Depois de mais um dia sem avanços naquilo que è verdadeiramente importante, com a cabeça completamente oca de pensar estratégias inuteis, tento adormecer com os costados colados à madeira do fundo gasto do velho sofá. A coletanea de poemas do genial panasca do Pessoa prolonga-me a insónia atravéz do mais intrigante e mórbido dos seus fantasmas:
Estou cansado, é claro,
Porque, a certa altura, a gente tem que estar cansado.
De que estou cansado, não sei:
De nada me serviria sabê-lo,
Pois o cansaço fica na mesma.
A ferida dói como dói
E não em função da causa que a produziu.
Sim, estou cansado,
E um pouco sorridente
De o cansaço ser só isto —
Uma vontade de sono no corpo,
Um desejo de não pensar na alma,
E por cima de tudo uma transparência lúcida
Do entendimento retrospectivo...
E a luxúria única de não ter já esperanças?
Sou inteligente; eis tudo.
Tenho visto muito e entendido muito o que tenho visto,
E há um certo prazer até no cansaço que isto nos dá,
Que afinal a cabeça sempre serve para qualquer coisa. Quero acabar entre rosas, porque as amei na infância.

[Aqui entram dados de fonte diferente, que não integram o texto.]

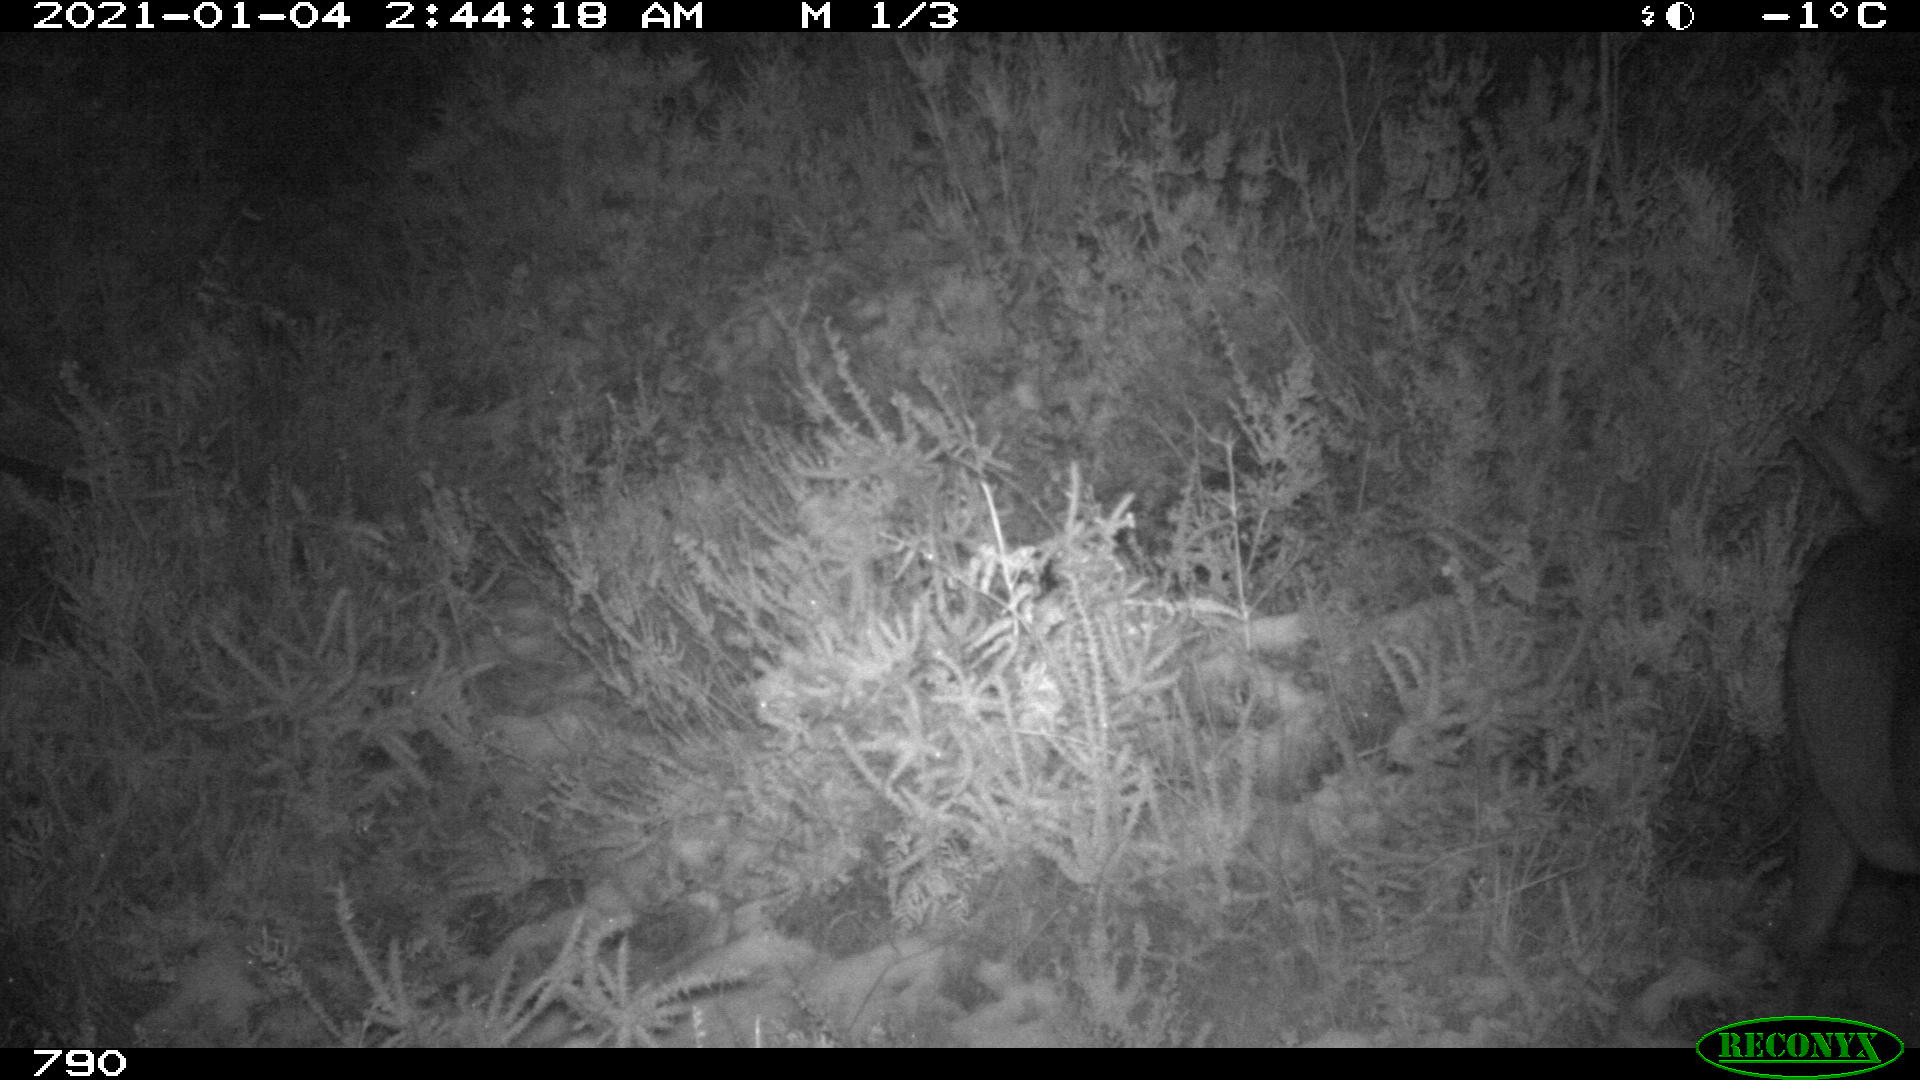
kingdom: Animalia
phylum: Chordata
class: Mammalia
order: Artiodactyla
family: Cervidae
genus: Capreolus
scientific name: Capreolus capreolus
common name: Western roe deer
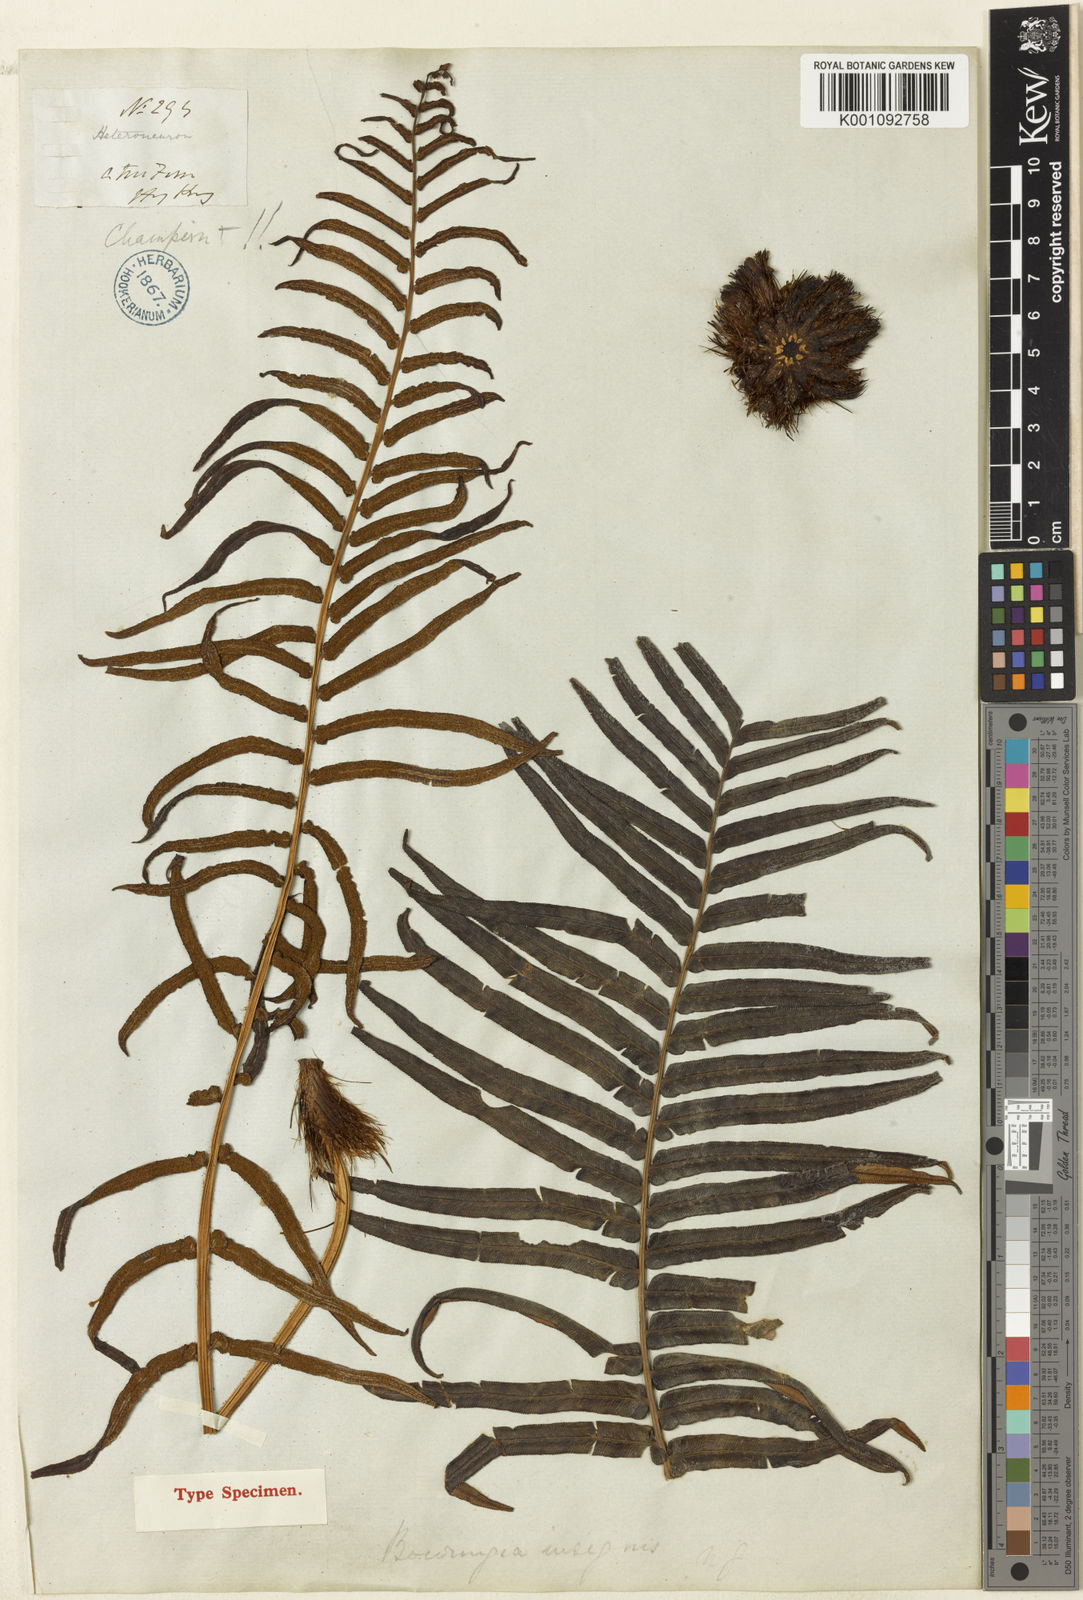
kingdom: Plantae
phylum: Tracheophyta
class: Polypodiopsida
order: Polypodiales
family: Blechnaceae
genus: Brainea
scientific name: Brainea insignis
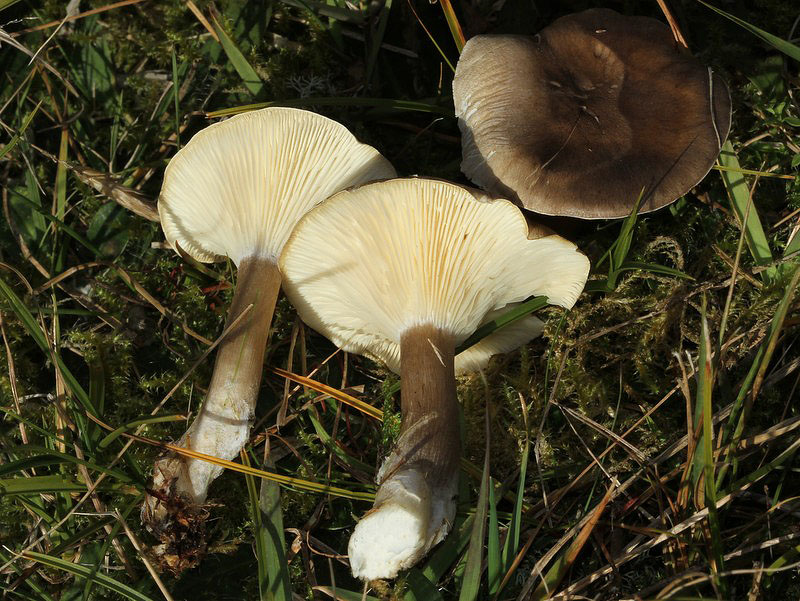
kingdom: Fungi
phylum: Basidiomycota
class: Agaricomycetes
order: Agaricales
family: Hygrophoraceae
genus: Ampulloclitocybe
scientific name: Ampulloclitocybe clavipes
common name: køllefod
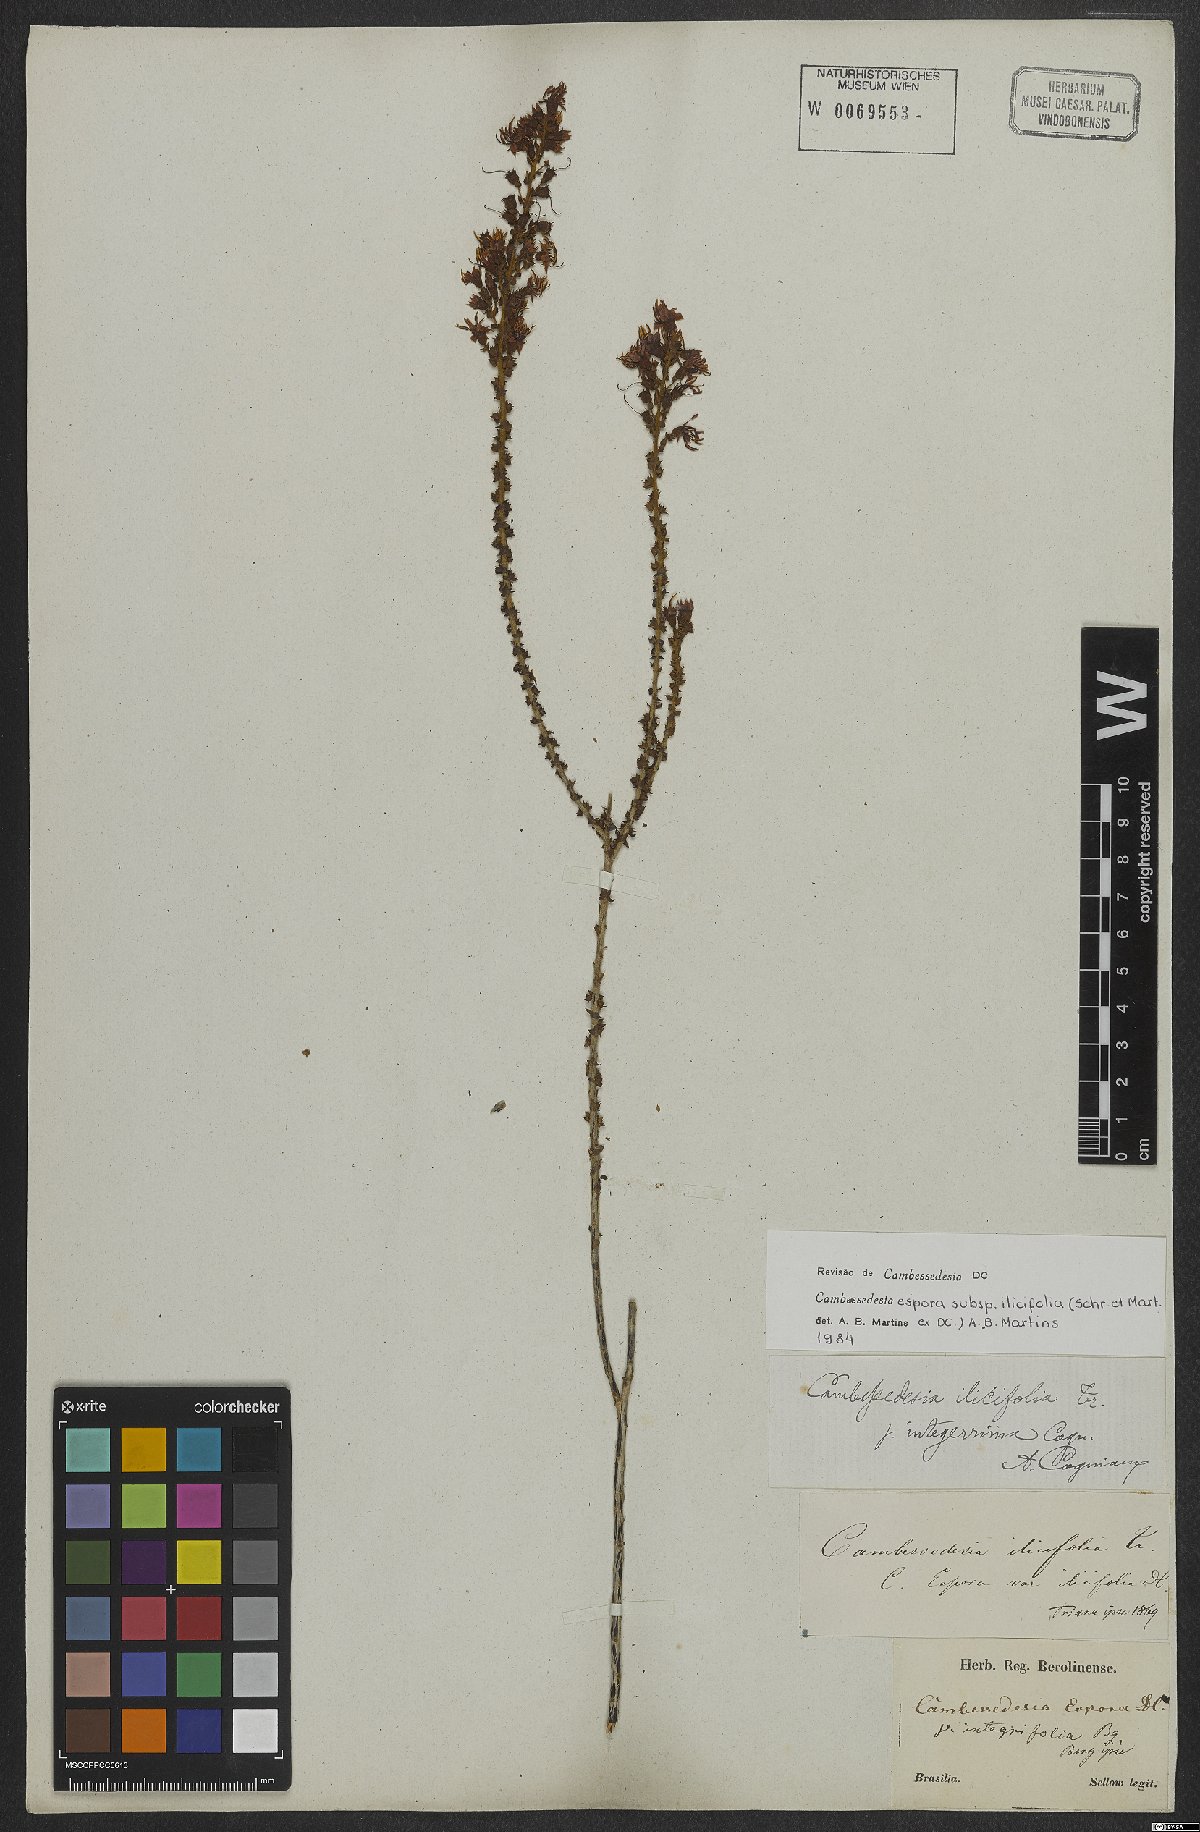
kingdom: Plantae
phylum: Tracheophyta
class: Magnoliopsida
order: Myrtales
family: Melastomataceae
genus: Cambessedesia
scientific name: Cambessedesia espora
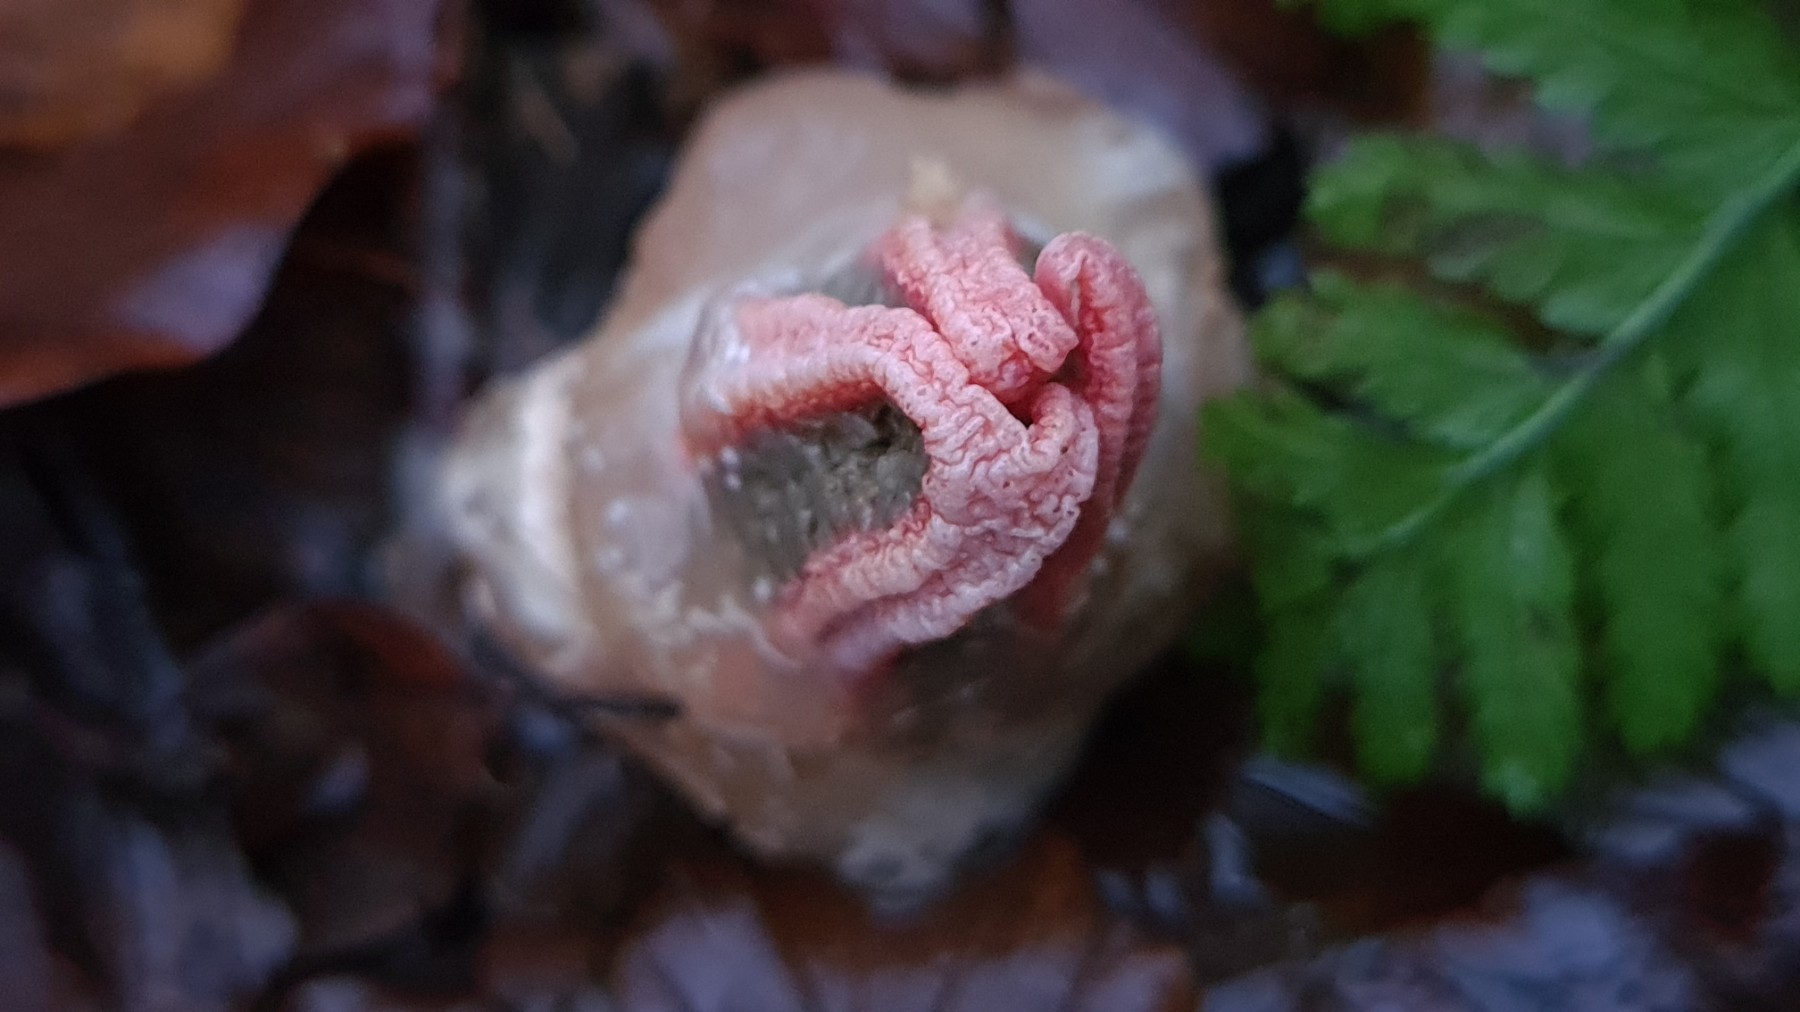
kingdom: Fungi
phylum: Basidiomycota
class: Agaricomycetes
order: Phallales
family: Phallaceae
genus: Clathrus
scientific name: Clathrus archeri
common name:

Os crisântemos de depois, desfolhei-os a frio.
Falem pouco, devagar.
Que eu não oiça, sobretudo com o pensamento.
O que quis?
Tenho as mãos vazias,
Crispadas flebilmente sobre a colcha longínqua.
O que pensei? Tenho a boca seca, abstrata.
O que vivi? Era tão bom dormir!
Alvaro de Campos
Isso mesmo. Vou tentar dormir e não pensar muito nas palavras deste desenraizado. Amanhã fecho-o a ele aos irmãos e ao desnaturado do pai dentro da capa grossa do livro e não vou deixa-los sair de lá nem para respirarem. Prometo-me. Tenho tanto em que pensar e estes gajos a foderem-me a cabeça.